When the Chinese called their treasury bonds, interest rates went ballistic, and Uncle Sam needed a quick fix to service its ballooning interest. Hiking up the death tax was the easy part, but the goddamn boomers wouldn’t die fast enough. So the feds passed the Septuagenarian Protection Act of 2020 to accelerate the process.
When the law was passed the bulk of the boomers were rounded up and sent to resettlement centers where no one really knew what happened to them. But a large contingent, particularly those with combat experience, have proved more intractable. So bounty hunters like the narrator are sent out to round them up. Things take a turn for the worse for him when he’s sent to bring in Alvarez, a nearly eighty-year-old Viet Nam Marine vet.
As in earlier issues, #5 includes an excerpt from a recent novel, this time Victor Milán’s The Dinosaur Lords (discussed here at Black Gate). The excerpt presents a disastrous short and sharp encounter between a party of knights atop duckbilled dinosaurs and soldiers mounted on triceratops. I’d never read anything by Milán before and his writing is clean and precise. Unfortunately, unless you’re immediately hooked by the thought of knights on dinosaurs (which I freely admit is pretty darn enticing), it’s a tough introduction to the novel. Instead of being caught up in the debate over battlefield tactics and the fight, I became distracted by the welter of character and place names. The book’s world is a complex one and I’m not sure a short snippet’s able to do it proper justice.

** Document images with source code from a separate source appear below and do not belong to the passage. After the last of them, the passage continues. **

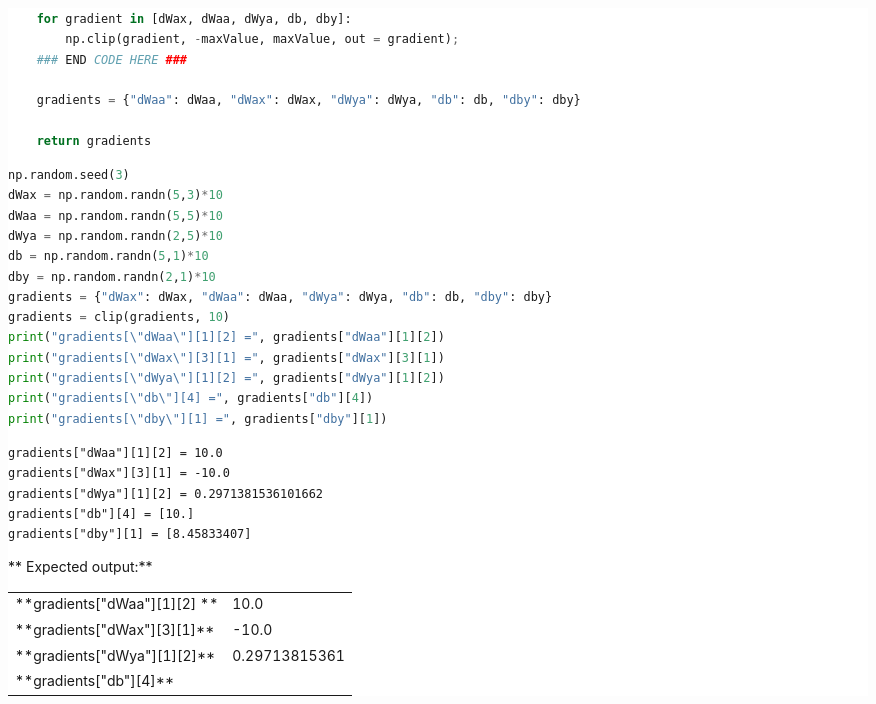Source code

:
 ```python
    for gradient in [dWax, dWaa, dWya, db, dby]:
        np.clip(gradient, -maxValue, maxValue, out = gradient);
    ### END CODE HERE ###
    
    gradients = {"dWaa": dWaa, "dWax": dWax, "dWya": dWya, "db": db, "dby": dby}
    
    return gradients
```


```python
np.random.seed(3)
dWax = np.random.randn(5,3)*10
dWaa = np.random.randn(5,5)*10
dWya = np.random.randn(2,5)*10
db = np.random.randn(5,1)*10
dby = np.random.randn(2,1)*10
gradients = {"dWax": dWax, "dWaa": dWaa, "dWya": dWya, "db": db, "dby": dby}
gradients = clip(gradients, 10)
print("gradients[\"dWaa\"][1][2] =", gradients["dWaa"][1][2])
print("gradients[\"dWax\"][3][1] =", gradients["dWax"][3][1])
print("gradients[\"dWya\"][1][2] =", gradients["dWya"][1][2])
print("gradients[\"db\"][4] =", gradients["db"][4])
print("gradients[\"dby\"][1] =", gradients["dby"][1])
```

    gradients["dWaa"][1][2] = 10.0
    gradients["dWax"][3][1] = -10.0
    gradients["dWya"][1][2] = 0.2971381536101662
    gradients["db"][4] = [10.]
    gradients["dby"][1] = [8.45833407]
    

** Expected output:**

<table>
<tr>
    <td> 
    **gradients["dWaa"][1][2] **
    </td>
    <td> 
    10.0
    </td>
</tr>

<tr>
    <td> 
    **gradients["dWax"][3][1]**
    </td>
    <td> 
    -10.0
    </td>
    </td>
</tr>
<tr>
    <td> 
    **gradients["dWya"][1][2]**
    </td>
    <td> 
0.29713815361
    </td>
</tr>
<tr>
    <td> 
    **gradients["db"][4]**
    </td>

David Annadale’s “The Right Hand of Decay” is a moody work about a queen who is able to back up her threat to destroy her enemy with awful magic. There’s little action to this appropriately grim story, but there is more than enough horrifying imagery:
Harrad looked at the immese mound of bodies. His gut twisted. It was a monstrosity, not a funeral pyre. Soldiers climbed to the top, crushing limbs beneath their feet, hauling more corpses, tossing them to the peak. Most of the dead had been collected now. The troops not involved in the assembly of the mound lined up at its base.

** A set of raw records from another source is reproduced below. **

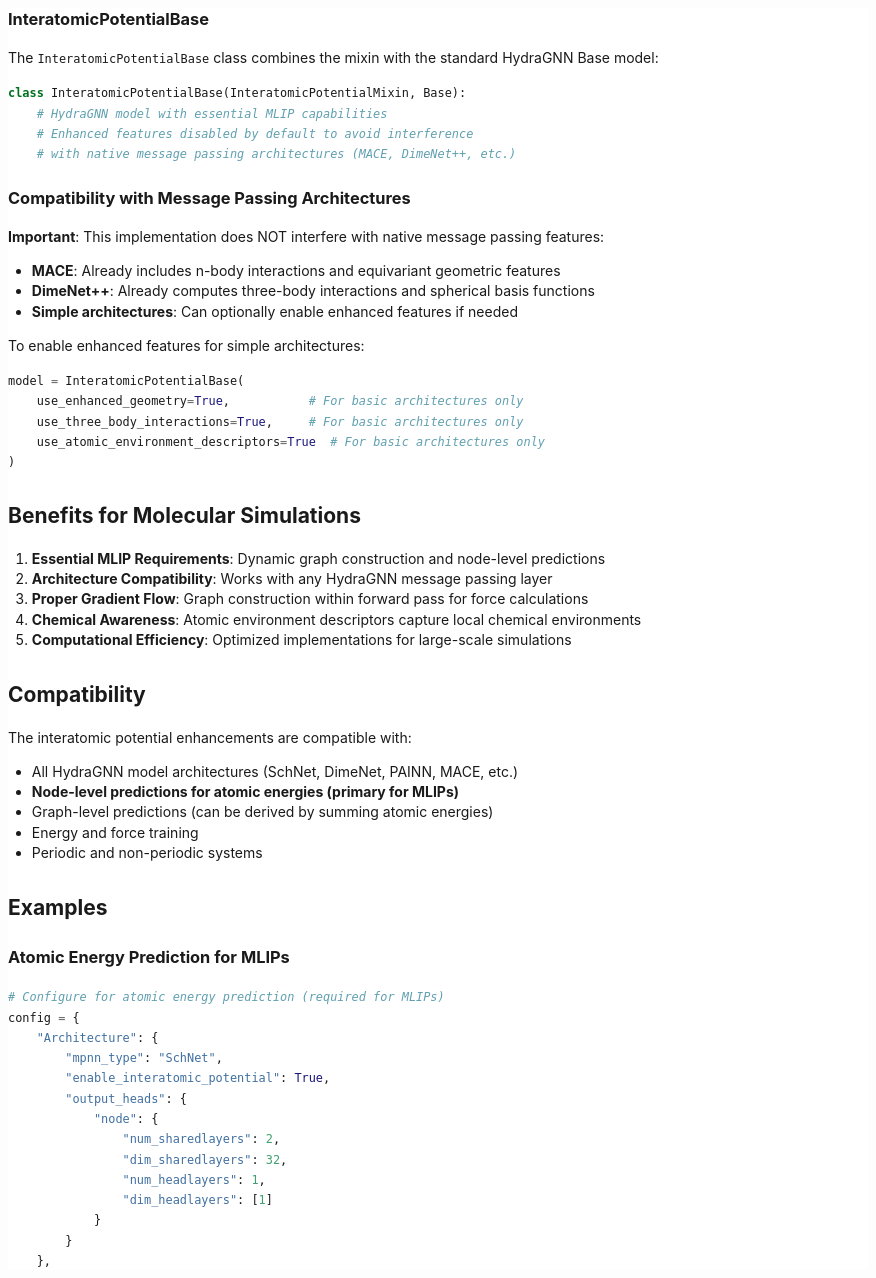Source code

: ### InteratomicPotentialBase

The `InteratomicPotentialBase` class combines the mixin with the standard HydraGNN Base model:

```python
class InteratomicPotentialBase(InteratomicPotentialMixin, Base):
    # HydraGNN model with essential MLIP capabilities
    # Enhanced features disabled by default to avoid interference
    # with native message passing architectures (MACE, DimeNet++, etc.)
```

### Compatibility with Message Passing Architectures

**Important**: This implementation does NOT interfere with native message passing features:

- **MACE**: Already includes n-body interactions and equivariant geometric features
- **DimeNet++**: Already computes three-body interactions and spherical basis functions  
- **Simple architectures**: Can optionally enable enhanced features if needed

To enable enhanced features for simple architectures:
```python
model = InteratomicPotentialBase(
    use_enhanced_geometry=True,           # For basic architectures only
    use_three_body_interactions=True,     # For basic architectures only  
    use_atomic_environment_descriptors=True  # For basic architectures only
)
```

## Benefits for Molecular Simulations

1. **Essential MLIP Requirements**: Dynamic graph construction and node-level predictions
2. **Architecture Compatibility**: Works with any HydraGNN message passing layer
3. **Proper Gradient Flow**: Graph construction within forward pass for force calculations
3. **Chemical Awareness**: Atomic environment descriptors capture local chemical environments
4. **Computational Efficiency**: Optimized implementations for large-scale simulations

## Compatibility

The interatomic potential enhancements are compatible with:

- All HydraGNN model architectures (SchNet, DimeNet, PAINN, MACE, etc.)
- **Node-level predictions for atomic energies (primary for MLIPs)**
- Graph-level predictions (can be derived by summing atomic energies)
- Energy and force training
- Periodic and non-periodic systems

## Examples

### Atomic Energy Prediction for MLIPs

```python
# Configure for atomic energy prediction (required for MLIPs)
config = {
    "Architecture": {
        "mpnn_type": "SchNet",
        "enable_interatomic_potential": True,
        "output_heads": {
            "node": {
                "num_sharedlayers": 2,
                "dim_sharedlayers": 32,
                "num_headlayers": 1,
                "dim_headlayers": [1]
            }
        }
    },
```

The last piece of fiction in the issue is “Against The Encroaching Darkness” by Aliette De Bodard. In an alternate Paris, fallen angels rule over a city devastated by war and sorcery. In the wake of the death of its founder, House Lazarus’ new leader, Victoire, is trying to figure out what to do next. Faced with many more powerful houses, in fear of the future, she is approached by Morningstar, the head of the leading house, Silverspires. Like Milán’s world, Bodard’s appears to be complicated and in need of far more pages to afford the reader a proper introduction to it.

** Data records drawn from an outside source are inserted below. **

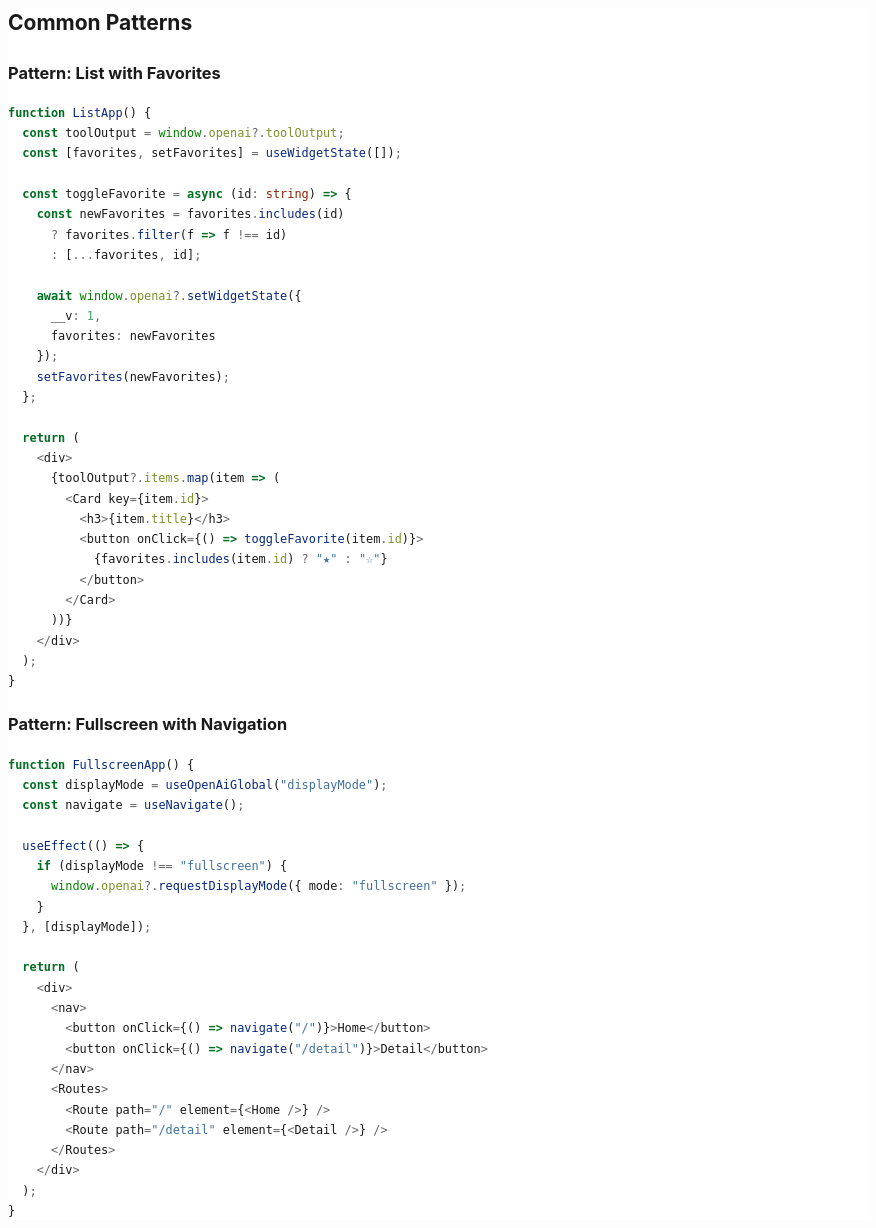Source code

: ## Common Patterns

### Pattern: List with Favorites

```typescript
function ListApp() {
  const toolOutput = window.openai?.toolOutput;
  const [favorites, setFavorites] = useWidgetState([]);
  
  const toggleFavorite = async (id: string) => {
    const newFavorites = favorites.includes(id)
      ? favorites.filter(f => f !== id)
      : [...favorites, id];
    
    await window.openai?.setWidgetState({
      __v: 1,
      favorites: newFavorites
    });
    setFavorites(newFavorites);
  };
  
  return (
    <div>
      {toolOutput?.items.map(item => (
        <Card key={item.id}>
          <h3>{item.title}</h3>
          <button onClick={() => toggleFavorite(item.id)}>
            {favorites.includes(item.id) ? "★" : "☆"}
          </button>
        </Card>
      ))}
    </div>
  );
}
```

### Pattern: Fullscreen with Navigation

```typescript
function FullscreenApp() {
  const displayMode = useOpenAiGlobal("displayMode");
  const navigate = useNavigate();
  
  useEffect(() => {
    if (displayMode !== "fullscreen") {
      window.openai?.requestDisplayMode({ mode: "fullscreen" });
    }
  }, [displayMode]);
  
  return (
    <div>
      <nav>
        <button onClick={() => navigate("/")}>Home</button>
        <button onClick={() => navigate("/detail")}>Detail</button>
      </nav>
      <Routes>
        <Route path="/" element={<Home />} />
        <Route path="/detail" element={<Detail />} />
      </Routes>
    </div>
  );
}
```
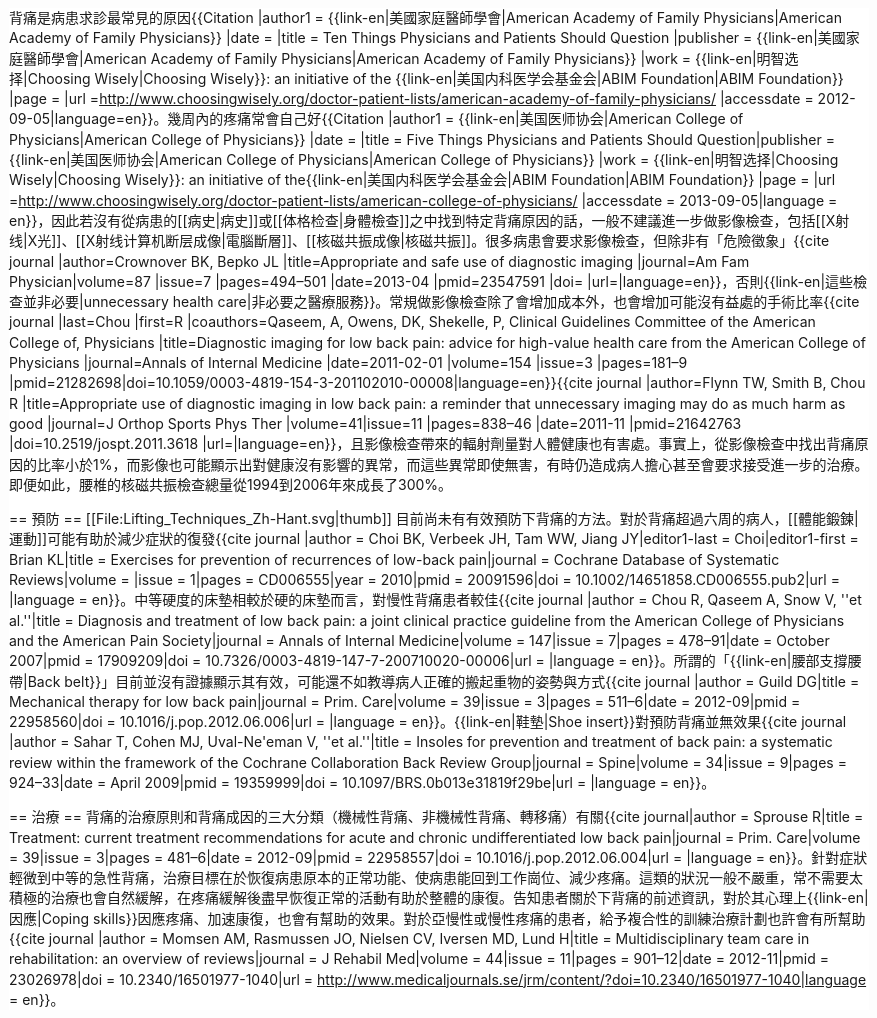 背痛是病患求診最常見的原因<ref name=AHRQ_2013/><ref name=AAFPfive>{{Citation |author1 = {{link-en|美國家庭醫師學會|American Academy of Family Physicians|American Academy of Family Physicians}} |date = |title = Ten Things Physicians and Patients Should Question |publisher = {{link-en|美國家庭醫師學會|American Academy of Family Physicians|American Academy of Family Physicians}} |work = {{link-en|明智选择|Choosing Wisely|Choosing Wisely}}: an initiative of the {{link-en|美国内科医学会基金会|ABIM Foundation|ABIM Foundation}} |page = |url =http://www.choosingwisely.org/doctor-patient-lists/american-academy-of-family-physicians/ |accessdate = 2012-09-05|language=en}}</ref>。幾周內的疼痛常會自己好<ref name=ACPfive>{{Citation |author1 = {{link-en|美国医师协会|American College of Physicians|American College of Physicians}} |date = |title = Five Things Physicians and Patients Should Question|publisher = {{link-en|美国医师协会|American College of Physicians|American College of Physicians}} |work = {{link-en|明智选择|Choosing Wisely|Choosing Wisely}}: an initiative of the{{link-en|美国内科医学会基金会|ABIM Foundation|ABIM Foundation}} |page = |url =http://www.choosingwisely.org/doctor-patient-lists/american-college-of-physicians/ |accessdate = 2013-09-05|language = en}}</ref>，因此若沒有從病患的[[病史|病史]]或[[体格检查|身體檢查]]之中找到特定背痛原因的話，一般不建議進一步做影像檢查，包括[[X射线|X光]]、[[X射线计算机断层成像|電腦斷層]]、[[核磁共振成像|核磁共振]]<ref name=AAFPfive/>。很多病患會要求影像檢查，但除非有「危險徵象」<ref name=chou_2009_imaging/><ref name=crownover_2013>{{cite journal |author=Crownover BK, Bepko JL |title=Appropriate and safe use of diagnostic imaging |journal=Am Fam Physician|volume=87 |issue=7 |pages=494–501 |date=2013-04 |pmid=23547591 |doi= |url=|language=en}}</ref>，否則{{link-en|這些檢查並非必要|unnecessary health care|非必要之醫療服務}}<ref name=AHRQ_2013/><ref name=ACPfive/>。常規做影像檢查除了會增加成本外，也會增加可能沒有益處的手術比率<ref name=chou_2011>{{cite journal |last=Chou |first=R |coauthors=Qaseem, A, Owens, DK, Shekelle, P, Clinical Guidelines Committee of the American College of, Physicians |title=Diagnostic imaging for low back pain: advice for high-value health care from the American College of Physicians |journal=Annals of Internal Medicine |date=2011-02-01 |volume=154 |issue=3 |pages=181–9 |pmid=21282698|doi=10.1059/0003-4819-154-3-201102010-00008|language=en}}</ref><ref name=flynn_2011>{{cite journal |author=Flynn TW, Smith B, Chou R |title=Appropriate use of diagnostic imaging in low back pain: a reminder that unnecessary imaging may do as much harm as good |journal=J Orthop Sports Phys Ther |volume=41|issue=11 |pages=838–46 |date=2011-11 |pmid=21642763 |doi=10.2519/jospt.2011.3618 |url=|language=en}}</ref>，且影像檢查帶來的輻射劑量對人體健康也有害處<ref name=chou_2011/>。事實上，從影像檢查中找出背痛原因的比率小於1%<ref name=AHRQ_2013/>，而影像也可能顯示出對健康沒有影響的異常，而這些異常即使無害，有時仍造成病人擔心甚至會要求接受進一步的治療<ref name=AHRQ_2013/>。即便如此，腰椎的核磁共振檢查總量從1994到2006年來成長了300%<ref name=deyo_2009/>。

== 預防 ==
[[File:Lifting_Techniques_Zh-Hant.svg|thumb]]
目前尚未有有效預防下背痛的方法<ref name="hoy_2012"/>。對於背痛超過六周的病人，[[體能鍛鍊|運動]]可能有助於減少症狀的復發<ref name=casazza_2012/><ref name="choi_2010">{{cite journal |author = Choi BK, Verbeek JH, Tam WW, Jiang JY|editor1-last = Choi|editor1-first = Brian KL|title = Exercises for prevention of recurrences of low-back pain|journal = Cochrane Database of Systematic Reviews|volume = |issue = 1|pages = CD006555|year = 2010|pmid = 20091596|doi = 10.1002/14651858.CD006555.pub2|url = |language = en}}</ref>。中等硬度的床墊相較於硬的床墊而言，對慢性背痛患者較佳<ref name="chou_2007">{{cite journal |author = Chou R, Qaseem A, Snow V, ''et al.''|title = Diagnosis  and treatment of low back pain: a joint clinical practice guideline  from the American College of Physicians and the American Pain Society|journal = Annals of Internal Medicine|volume = 147|issue = 7|pages = 478–91|date = October 2007|pmid = 17909209|doi = 10.7326/0003-4819-147-7-200710020-00006|url = |language = en}}</ref>。所謂的「{{link-en|腰部支撐腰帶|Back belt}}」目前並沒有證據顯示其有效，可能還不如教導病人正確的搬起重物的姿勢與方式<ref name="guild_2012">{{cite journal |author = Guild DG|title = Mechanical therapy for low back pain|journal = Prim. Care|volume = 39|issue = 3|pages = 511–6|date = 2012-09|pmid = 22958560|doi = 10.1016/j.pop.2012.06.006|url = |language = en}}</ref>。{{link-en|鞋墊|Shoe insert}}對預防背痛並無效果<ref name="sahar_2009">{{cite journal |author = Sahar T, Cohen MJ, Uval-Ne'eman V, ''et al.''|title = Insoles  for prevention and treatment of back pain: a systematic review within  the framework of the Cochrane Collaboration Back Review Group|journal = Spine|volume = 34|issue = 9|pages = 924–33|date = April 2009|pmid = 19359999|doi = 10.1097/BRS.0b013e31819f29be|url = |language = en}}</ref>。

== 治療 ==
背痛的治療原則和背痛成因的三大分類（機械性背痛、非機械性背痛、轉移痛）有關<ref name="sprouse_2012">{{cite journal|author = Sprouse R|title = Treatment: current treatment recommendations for acute and chronic undifferentiated low back pain|journal = Prim. Care|volume = 39|issue = 3|pages = 481–6|date = 2012-09|pmid = 22958557|doi = 10.1016/j.pop.2012.06.004|url = |language = en}}</ref>。針對症狀輕微到中等的急性背痛，治療目標在於恢復病患原本的正常功能、使病患能回到工作崗位、減少疼痛。這類的狀況一般不嚴重，常不需要太積極的治療也會自然緩解，在疼痛緩解後盡早恢復正常的活動有助於整體的康復<ref name=koes_2010/>。告知患者關於下背痛的前述資訊，對於其心理上{{link-en|因應|Coping skills}}因應疼痛、加速康復，也會有幫助的效果。對於亞慢性或慢性疼痛的患者，給予複合性的訓練治療計劃也許會有所幫助<ref name="momsen_2012">{{cite journal |author = Momsen AM, Rasmussen JO, Nielsen CV, Iversen MD, Lund H|title = Multidisciplinary team care in rehabilitation: an overview of reviews|journal = J Rehabil Med|volume = 44|issue = 11|pages = 901–12|date = 2012-11|pmid = 23026978|doi = 10.2340/16501977-1040|url = http://www.medicaljournals.se/jrm/content/?doi=10.2340/16501977-1040|language = en}}</ref>。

Collins has included a number of reviews, essays, and interviews. C.T. Phipps’ contribution, “Who is the Grimdark Hero?” provides a nice overview of several past and present grimdark protagonists. In addition to discussing their own fiction, the interviews with James A. Moore and Peter Orullian give each the opportunity to speak to what they think of grimdark and where they see themselves in relation to it. Oh, and Orullian gives a shout out to his friend Terry Brooks, pointing out that for a man who is fairly neglected in discussions of the fantasy genre, he does have “like 35 New York Times bestsellers.”
So there’s a pair of free stories, and a batch of six stories and articles for a mere $2.99. That’s eight new tales you should be checking out for your wonderment and enjoyment. I know I said I’d look at Fantasy Scroll and I will — next month. Till October, just keep reading.